## Task prompt:
Please output the listing that follows exactly, but keep all images out.

== Raw data

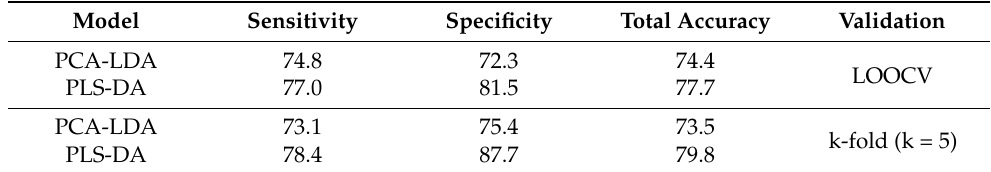
Table 2. Comparison of discrimination Performance of the DNA-damaged and DNA-intact sperm cells, validated with LOOCV and k-fold method.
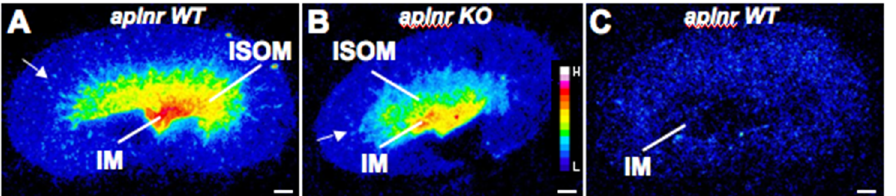
Fig 4. Autoradiographic film images of ISHH with antisense- apela probes in kidneys from adult male aplnr wildtype (WT) (A,C) and knockout (KO)(B) mice. As in the rat kidney, apela labellingin the mouse kidney is mainly locatedin the inner medulla(IM) with weaker labellingin the inner stripe of the outer medulla (ISOM). There is also weak, scattered labellingin the cortex (arrowed).Background sense apela probe labellingis shown in ( C ), where the image contrast was increasedin Image J to show the outline of the tissue. Pseudocolour scale bar is shown in ( B ). The sectionswere exposedto film for 5 weeks and images were processedas in Fig 3. Scale bar = 500 μ m.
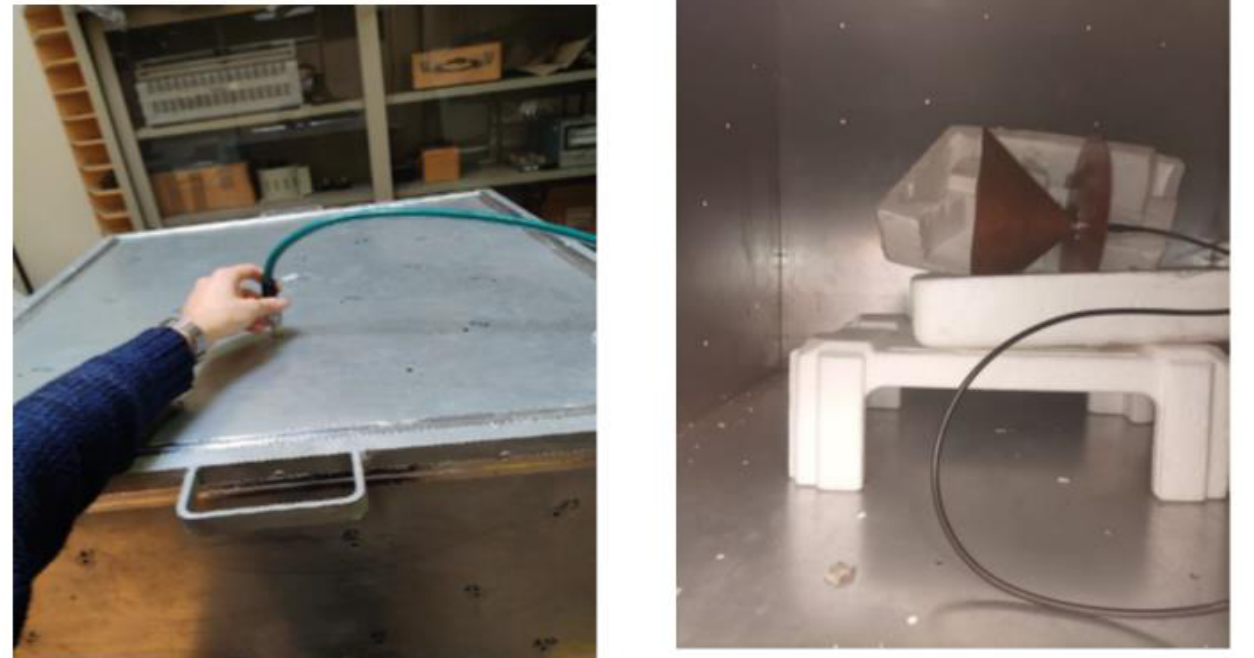
Figure 7. Insertion of the transmitting monopole (left) and the location of the receiving antenna (right) inside the RC. Each hole, clearly visible from the inner view, is subsequently used to insert the transmitting monopole toward the chamber inside.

====

## Your response:
Table 2. Comparison of discrimination Performance of the DNA-damaged and DNA-intact sperm cells, validated with LOOCV and k-fold method.
Fig 4. Autoradiographic film images of ISHH with antisense- apela probes in kidneys from adult male aplnr wildtype (WT) (A,C) and knockout (KO)(B) mice. As in the rat kidney, apela labellingin the mouse kidney is mainly locatedin the inner medulla(IM) with weaker labellingin the inner stripe of the outer medulla (ISOM). There is also weak, scattered labellingin the cortex (arrowed).Background sense apela probe labellingis shown in ( C ), where the image contrast was increasedin Image J to show the outline of the tissue. Pseudocolour scale bar is shown in ( B ). The sectionswere exposedto film for 5 weeks and images were processedas in Fig 3. Scale bar = 500 μ m.
Figure 7. Insertion of the transmitting monopole (left) and the location of the receiving antenna (right) inside the RC. Each hole, clearly visible from the inner view, is subsequently used to insert the transmitting monopole toward the chamber inside.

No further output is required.